Oral exposure to tire rubber-derived contaminant 6PPD and 6PPD-quinone induces intestinal toxicity in mice

N-(1,3-dimethylbutyl)-N′-phenyl-p-phenylenediamine (6PPD) is a commonly used rubber protectant that continuously enters the environment via groundwater. Its oxidation product, N-(1,3-dimethylbutyl)-N′-phenyl-p-phenylenediamine quinone (6PPDQ), has garnered significant concern due to its reported toxicity in animals. This study aims to evaluate the intestinal toxicity and potential metabolic impact of 6PPD and 6PPDQ in mice following oral exposure to various doses. Our results demonstrate that both compounds compromise the intestinal barrier, as evidenced by significant increases in the expression of tight junction proteins (claudin-1 and occludin) and mucin protein (MUC2). These changes suggest an impairment of both the physical and chemical barriers of the intestine. Following exposure, there was a marked increase in pro-inflammatory cytokines (IL-6, IL-22, and NOD-1), indicating an inflammatory response associated with the disruption of lipid metabolism and macrophage polarization. Specifically, the shift from M2 to M1 macrophage polarization correlates with increased expression of M1 markers despite no change in the M1/M2 ratio over prolonged exposure. Furthermore, 6PPD exposure significantly reduced gut microbiota richness and evenness, with more pronounced changes observed in the 6PPDQ-treated group. Correlation analysis suggested that these microbial shifts may influence host carnitine and lipid metabolism pathways.
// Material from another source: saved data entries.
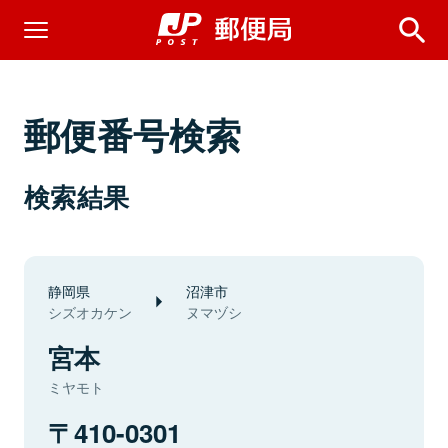
郵便番号検索
検索結果
静岡県
沼津市
シズオカケン
ヌマヅシ
宮本
ミヤモト
410-0301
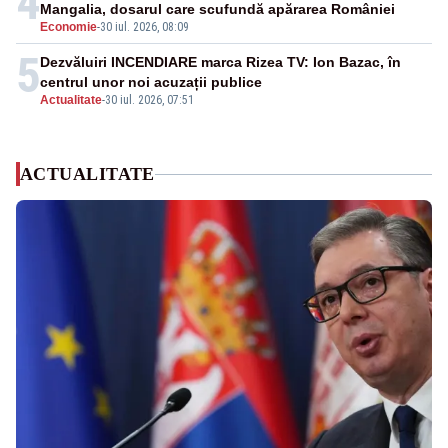
4
Mangalia, dosarul care scufundă apărarea României
Economie
-
30 iul. 2026, 08:09
5
Dezvăluiri INCENDIARE marca Rizea TV: Ion Bazac, în
centrul unor noi acuzații publice
Actualitate
-
30 iul. 2026, 07:51
ACTUALITATE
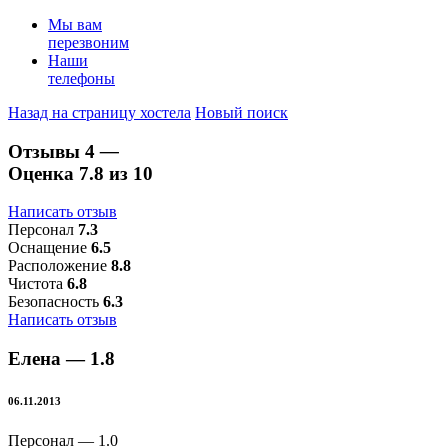
Мы вам
перезвоним
Наши
телефоны
Назад на страницу хостела
Новый поиск
Отзывы
4
—
Оценка
7.8
из 10
Написать отзыв
Персонал
7.3
Оснащение
6.5
Расположение
8.8
Чистота
6.8
Безопасность
6.3
Написать отзыв
Елена —
1.8
06.11.2013
Персонал —
1.0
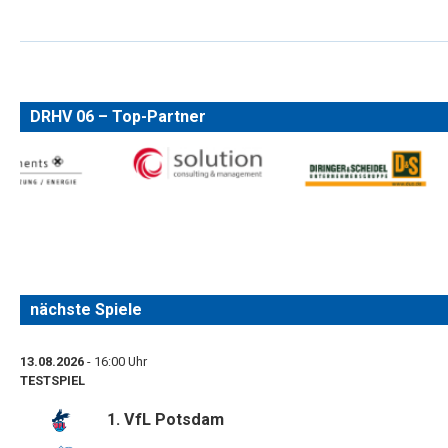
DRHV 06 – Top-Partner
nächste Spiele
13.08.2026
- 16:00 Uhr
TESTSPIEL
1. VfL Potsdam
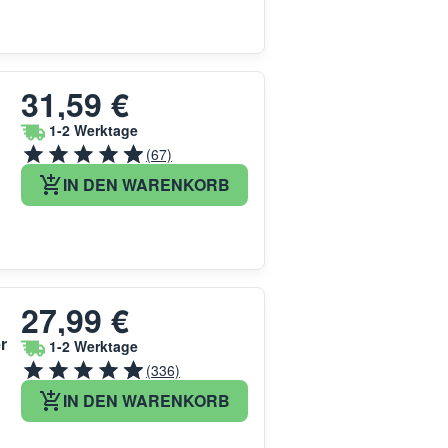
31,59 €
1-2 Werktage
(67)
IN DEN WARENKORB
27,99 €
r
1-2 Werktage
(336)
IN DEN WARENKORB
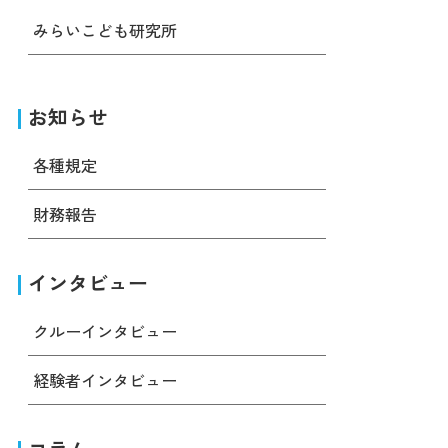
みらいこども研究所
お知らせ
各種規定
財務報告
インタビュー
クルーインタビュー
経験者インタビュー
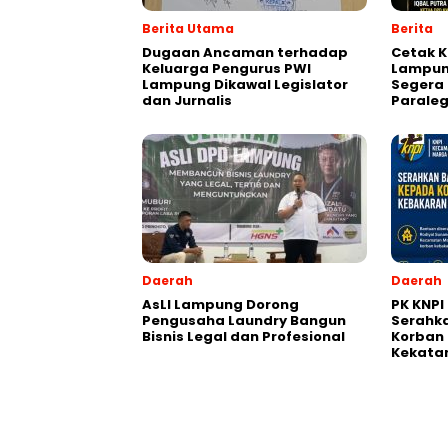
Berita Utama
Berita
Dugaan Ancaman terhadap
Cetak K
Keluarga Pengurus PWI
Lampun
Lampung Dikawal Legislator
Segera 
dan Jurnalis
Paraleg
Daerah
Daerah
AsLI Lampung Dorong
PK KNPI
Pengusaha Laundry Bangun
Serahk
Bisnis Legal dan Profesional
Korban 
Kekata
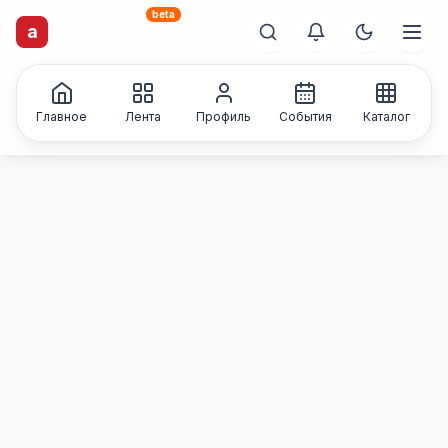
beta
artisti
X
.ru
a
Каталог творческих
лиц и коллективов
Главное
Лента
Профиль
События
Каталог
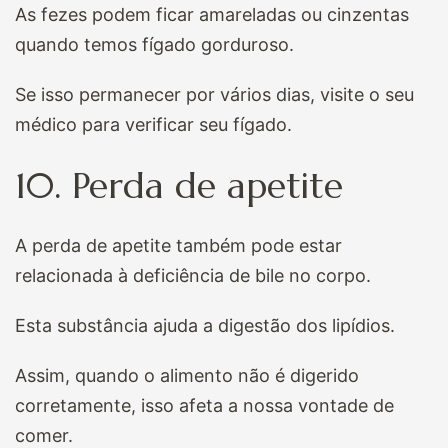
As fezes podem ficar amareladas ou cinzentas
quando temos fígado gorduroso.
Se isso permanecer por vários dias, visite o seu
médico para verificar seu fígado.
10. Perda de apetite
A perda de apetite também pode estar
relacionada à deficiência de bile no corpo.
Esta substância ajuda a digestão dos lipídios.
Assim, quando o alimento não é digerido
corretamente, isso afeta a nossa vontade de
comer.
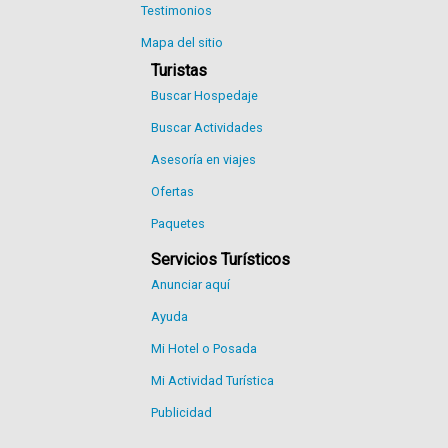
Testimonios
Mapa del sitio
Turistas
Buscar Hospedaje
Buscar Actividades
Asesoría en viajes
Ofertas
Paquetes
Servicios Turísticos
Anunciar aquí
Ayuda
Mi Hotel o Posada
Mi Actividad Turística
Publicidad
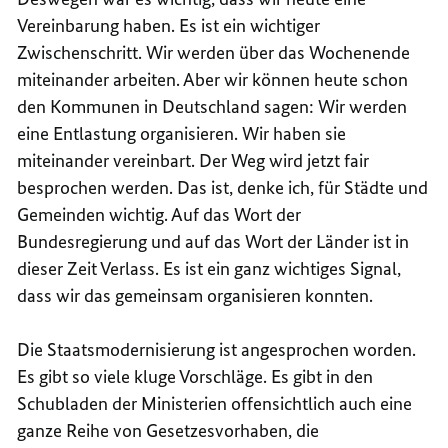
Vereinbarung haben. Es ist ein wichtiger
Zwischenschritt. Wir werden über das Wochenende
miteinander arbeiten. Aber wir können heute schon
den Kommunen in Deutschland sagen: Wir werden
eine Entlastung organisieren. Wir haben sie
miteinander vereinbart. Der Weg wird jetzt fair
besprochen werden. Das ist, denke ich, für Städte und
Gemeinden wichtig. Auf das Wort der
Bundesregierung und auf das Wort der Länder ist in
dieser Zeit Verlass. Es ist ein ganz wichtiges Signal,
dass wir das gemeinsam organisieren konnten.
Die Staatsmodernisierung ist angesprochen worden.
Es gibt so viele kluge Vorschläge. Es gibt in den
Schubladen der Ministerien offensichtlich auch eine
ganze Reihe von Gesetzesvorhaben, die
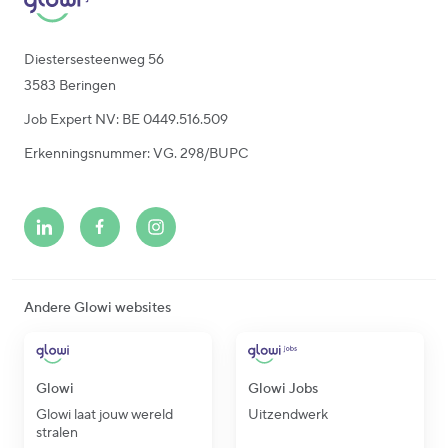
Diestersesteenweg 56
3583 Beringen
Job Expert NV: BE 0449.516.509
Erkenningsnummer: VG. 298/BUPC
Andere Glowi websites
Glowi
Glowi Jobs
Glowi laat jouw wereld
Uitzendwerk
stralen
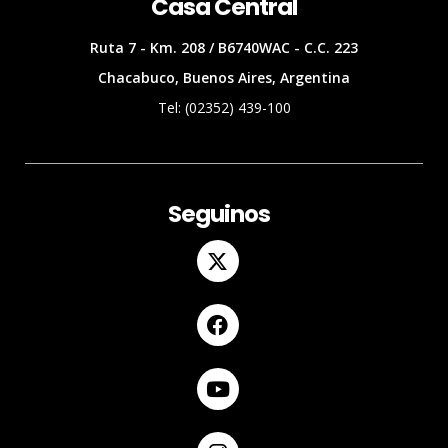
Casa Central
Ruta 7 - Km. 208 / B6740WAC - C.C. 223
Chacabuco, Buenos Aires, Argentina
Tel: (02352) 439-100
Seguinos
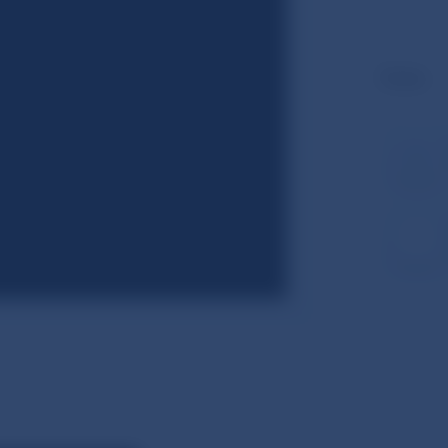
Ďalšie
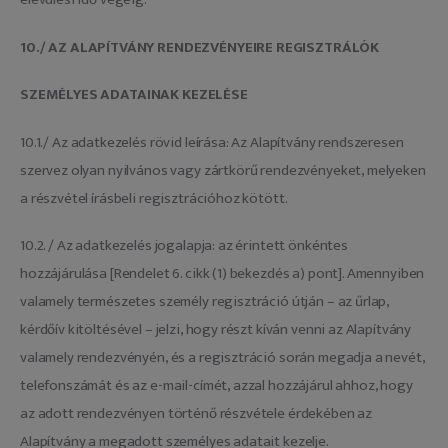
10./ AZ ALAPÍTVÁNY RENDEZVÉNYEIRE REGISZTRÁLÓK
SZEMÉLYES ADATAINAK KEZELÉSE
10.1./ Az adatkezelés rövid leírása: Az Alapítvány rendszeresen
szervez olyan nyilvános vagy zártkörű rendezvényeket, melyeken
a részvétel írásbeli regisztrációhoz kötött.
10.2. / Az adatkezelés jogalapja: az érintett önkéntes
hozzájárulása [Rendelet 6. cikk (1) bekezdés a) pont]. Amennyiben
valamely természetes személy regisztráció útján – az űrlap,
kérdőív kitöltésével – jelzi, hogy részt kíván venni az Alapítvány
valamely rendezvényén, és a regisztráció során megadja a nevét,
telefonszámát és az e-mail-címét, azzal hozzájárul ahhoz, hogy
az adott rendezvényen történő részvétele érdekében az
Alapítvány a megadott személyes adatait kezelje.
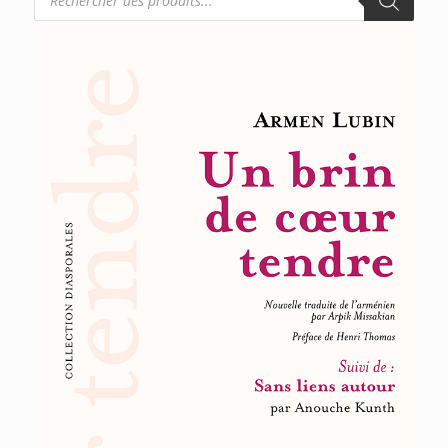
de
produits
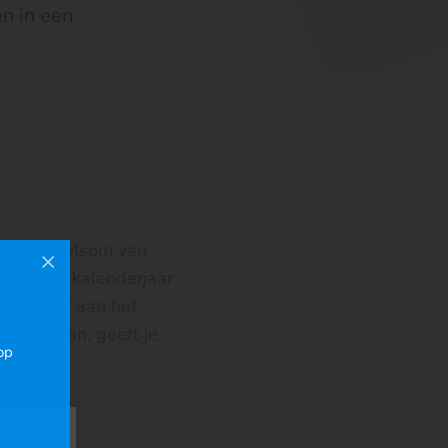
n in een
aat de optelsom van
krijgt per kalenderjaar
aaropgaaf aan het
arop staan, geeft je
op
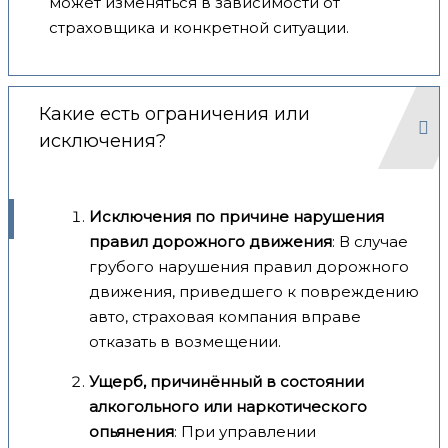
может изменяться в зависимости от
страховщика и конкретной ситуации.
Какие есть ограничения или
исключения?
Исключения по причине нарушения
правил дорожного движения
: В случае
грубого нарушения правил дорожного
движения, приведшего к повреждению
авто, страховая компания вправе
отказать в возмещении.
Ущерб, причинённый в состоянии
алкогольного или наркотического
опьянения
: При управлении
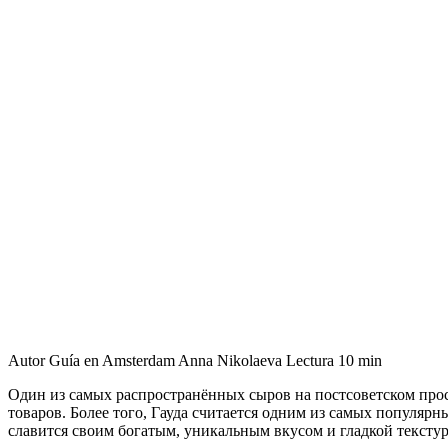
Autor
Guía en Amsterdam Anna Nikolaeva
Lectura
10 min
Один из самых распространённых сыров на постсоветском прост
товаров. Более того, Гауда считается одним из самых популярн
славится своим богатым, уникальным вкусом и гладкой текстур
Ultimately, both 6PPD and 6PPDQ exposure led to elevated levels of total cholesterol (TC), triglycerides (TG), and low-density lipoprotein (LDL) in the bloodstream, attributed to decreased TC esterification. These findings highlight the potential long-term health risks associated with environmental exposure to 6PPD and 6PPDQ, particularly concerning gut integrity and metabolic dysregulation.

Synopsis

This study investigates the toxicity of 6PPD and its transformation product 6PPDQ, revealing their detrimental effects on intestinal health, disruption of gut microbiota, and alterations in lipid metabolism, highlighting significant implications for both environmental and human health.